Provided material:
- Opening Delimiter -
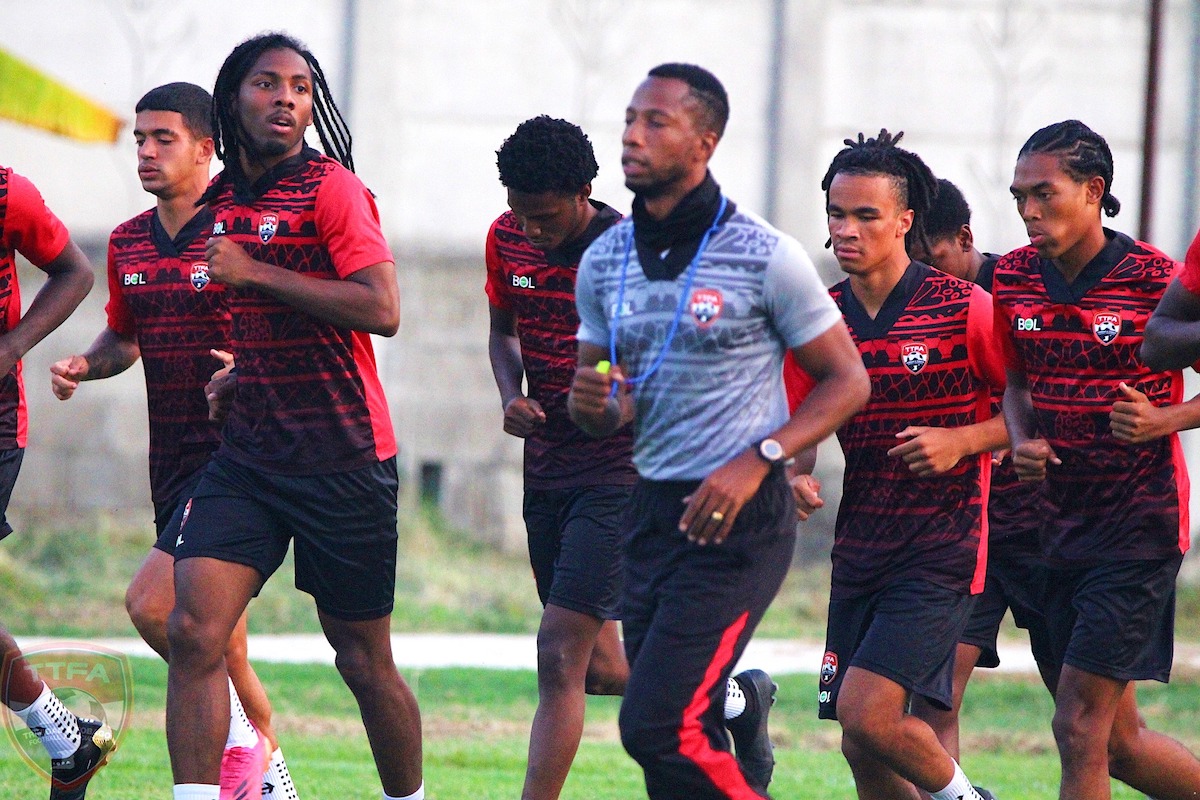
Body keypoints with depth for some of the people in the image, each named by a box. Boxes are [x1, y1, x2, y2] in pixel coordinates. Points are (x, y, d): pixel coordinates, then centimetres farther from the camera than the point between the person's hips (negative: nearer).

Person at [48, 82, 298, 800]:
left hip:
- Closing Delimiter -
Goal of the exercise:
What is needed is an exact copy of all the data, with no images in it.

Output of the exercise:
Body keypoints with depth for some of the people in the image, each named by a box. Boxes are [x1, y1, x2, y2] in pixel coordinates. Points are (x, y, d): pixel coordinates, then centimetres farther from the camera than the point between the person's hips (negative: nearer).

Person at [48, 82, 298, 800]:
left hip:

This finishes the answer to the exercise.